Sicherheitsinnovationen aus Tradition

In jeder Generation ist Volvo ein Pionier gewesen. Wir stehen hinter einigen der wichtigsten Erfindungen und Innovationen in der Geschichte der Fahrzeugsicherheit, und wir verbessern kontinuierlich Ihre Sicherheit.

Der in einem Volvo PV544 eingebaute 3-Punkt-Sicherheitsgurt wird 1959 von seinem Erfinder Nils Bohlin vorgeführt.

1959 – Dreipunkt-Sicherheitsgurt

Es gibt nur wenige Menschen auf der Welt, die so viele Leben gerettet haben wie der Ingenieur Nils Bohlin - er führte den Dreipunkt-Sicherheitsgurt beim Volvo PV544 serienmäßig ein. Seit damals konnten schätzungsweise eine Million Leben gerettet werden, weil Volvo auf den Patentschutz verzichtete, damit auch andere Hersteller von der Sicherheitsinnovation profitieren konnten.

Ein nach hinten gerichteter Kindersitz von Volvo Cars aus dem Jahr 1972.

1972 – Nach hinten gerichteter Kindersitz

Erinnern Sie sich noch an die alten Aufnahmen von Astronauten, die während des Raketenstarts auf dem Rücken lagen, um die auf ihre Körper einwirkende Kraft zu verteilen? Genau das war das Grundprinzip bei der Entwicklung unserer nach hinten gerichteten Kindersitze, die wir als branchenweit erstes Unternehmen eingeführt haben. Um die Last zu verteilen und dadurch die Verletzungsgefahr zu minimieren.
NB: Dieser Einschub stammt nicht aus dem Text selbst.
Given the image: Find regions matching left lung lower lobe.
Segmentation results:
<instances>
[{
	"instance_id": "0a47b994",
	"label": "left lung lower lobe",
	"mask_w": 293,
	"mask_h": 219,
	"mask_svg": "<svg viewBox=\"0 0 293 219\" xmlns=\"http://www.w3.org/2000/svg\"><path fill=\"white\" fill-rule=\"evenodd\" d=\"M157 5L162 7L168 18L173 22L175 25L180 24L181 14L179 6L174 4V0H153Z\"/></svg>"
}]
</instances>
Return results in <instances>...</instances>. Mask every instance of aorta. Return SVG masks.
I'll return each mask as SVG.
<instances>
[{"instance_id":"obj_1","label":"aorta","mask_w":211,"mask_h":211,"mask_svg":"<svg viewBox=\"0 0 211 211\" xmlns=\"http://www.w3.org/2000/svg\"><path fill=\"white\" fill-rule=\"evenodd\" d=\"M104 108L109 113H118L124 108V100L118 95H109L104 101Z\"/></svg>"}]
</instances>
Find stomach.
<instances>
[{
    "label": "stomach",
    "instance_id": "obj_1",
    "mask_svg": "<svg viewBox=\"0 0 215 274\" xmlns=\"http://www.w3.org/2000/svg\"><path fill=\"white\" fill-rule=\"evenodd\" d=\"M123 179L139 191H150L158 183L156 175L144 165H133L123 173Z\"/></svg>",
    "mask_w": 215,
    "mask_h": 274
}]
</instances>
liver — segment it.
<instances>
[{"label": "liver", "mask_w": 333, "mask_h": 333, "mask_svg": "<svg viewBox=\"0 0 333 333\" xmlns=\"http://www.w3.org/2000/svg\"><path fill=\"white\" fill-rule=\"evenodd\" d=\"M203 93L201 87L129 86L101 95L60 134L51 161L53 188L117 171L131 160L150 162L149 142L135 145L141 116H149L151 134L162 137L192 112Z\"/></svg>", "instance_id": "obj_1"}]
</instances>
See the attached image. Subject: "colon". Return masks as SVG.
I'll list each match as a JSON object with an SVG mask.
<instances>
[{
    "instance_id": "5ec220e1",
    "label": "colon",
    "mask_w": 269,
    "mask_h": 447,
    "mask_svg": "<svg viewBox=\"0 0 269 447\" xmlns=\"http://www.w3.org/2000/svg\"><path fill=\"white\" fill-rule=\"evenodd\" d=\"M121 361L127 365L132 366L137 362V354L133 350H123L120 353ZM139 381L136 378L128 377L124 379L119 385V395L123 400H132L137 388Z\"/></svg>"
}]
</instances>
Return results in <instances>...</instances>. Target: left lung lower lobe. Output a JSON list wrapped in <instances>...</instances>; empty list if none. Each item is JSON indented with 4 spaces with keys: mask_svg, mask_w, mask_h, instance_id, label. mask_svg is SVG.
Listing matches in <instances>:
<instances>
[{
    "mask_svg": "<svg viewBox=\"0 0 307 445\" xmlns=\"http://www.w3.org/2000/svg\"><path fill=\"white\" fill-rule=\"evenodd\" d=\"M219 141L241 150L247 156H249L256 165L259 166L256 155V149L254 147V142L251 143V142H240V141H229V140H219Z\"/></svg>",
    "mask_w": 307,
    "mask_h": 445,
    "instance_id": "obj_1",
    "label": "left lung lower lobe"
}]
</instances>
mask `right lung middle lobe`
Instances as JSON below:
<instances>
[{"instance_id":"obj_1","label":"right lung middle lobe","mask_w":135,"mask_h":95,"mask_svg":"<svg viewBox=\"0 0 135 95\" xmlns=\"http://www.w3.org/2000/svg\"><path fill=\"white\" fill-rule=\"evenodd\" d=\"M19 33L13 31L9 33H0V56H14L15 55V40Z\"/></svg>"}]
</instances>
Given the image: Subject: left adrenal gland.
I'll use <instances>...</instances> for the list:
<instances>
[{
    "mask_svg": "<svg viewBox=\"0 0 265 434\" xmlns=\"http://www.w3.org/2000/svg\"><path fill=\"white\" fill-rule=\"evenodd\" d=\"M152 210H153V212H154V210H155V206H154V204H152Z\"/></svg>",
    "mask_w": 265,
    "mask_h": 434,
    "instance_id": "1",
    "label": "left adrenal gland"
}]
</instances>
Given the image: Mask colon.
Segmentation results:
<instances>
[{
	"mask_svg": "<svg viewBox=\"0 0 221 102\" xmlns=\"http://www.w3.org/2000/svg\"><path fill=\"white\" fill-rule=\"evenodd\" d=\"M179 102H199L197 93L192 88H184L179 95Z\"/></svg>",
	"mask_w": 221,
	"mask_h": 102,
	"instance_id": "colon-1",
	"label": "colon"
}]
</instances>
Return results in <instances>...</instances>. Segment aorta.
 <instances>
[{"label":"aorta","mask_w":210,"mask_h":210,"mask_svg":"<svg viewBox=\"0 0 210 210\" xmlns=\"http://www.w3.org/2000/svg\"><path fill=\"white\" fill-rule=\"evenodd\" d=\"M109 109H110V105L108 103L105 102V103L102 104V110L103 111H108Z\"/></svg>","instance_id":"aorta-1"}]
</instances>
Das erste Kindersitzkissen von Volvo Cars aus dem Jahr 1978.

1978 – Das Kindersitzkissen

Wir haben das weltweit erste durch einen Gurt gesicherte Kindersitzkissen erfunden, mit dem es möglich war, Kinder ab 4 Jahren mit Blickrichtung nach vorn sicherer und bequemer im Fahrzeug zu transportieren.

Das erste integrierte Kindersitzkissen von Volvo Cars im Jahr 1990.

1990 – Das erste integrierte Kindersitzkissen der Welt

Die Einführung des ersten eingebauten Kindersitzkissens war ein weiterer wichtiger Fortschritt für die Kindersicherheit. Neben dem Vorteil der erhöhten Sicherheit und des Komforts bietet das eingebaute Kindersitzkissen auch eine bessere Sitzposition für das Kind, so dass es aus den Fenstern schauen kann.

Grafische Darstellung des Seitenaufprallschutzsystems von Volvo Cars.

1991 – Seitenaufprall-Schutzsystem (SIPS)

Ein weiterer Meilenstein in Sachen Sicherheit war unser Seitenaufprallschutz. Dies war ein integraler Bestandteil der Fahrzeugentwicklung und beinhaltete eine sehr widerstandsfähige Struktur sowie energieabsorbierende Materialien auf der Innenseite, einen Querträger im Boden und sogar verstärkte Sitze. 1994 folgte eine weitere Weltneuheit: Seitenairbags.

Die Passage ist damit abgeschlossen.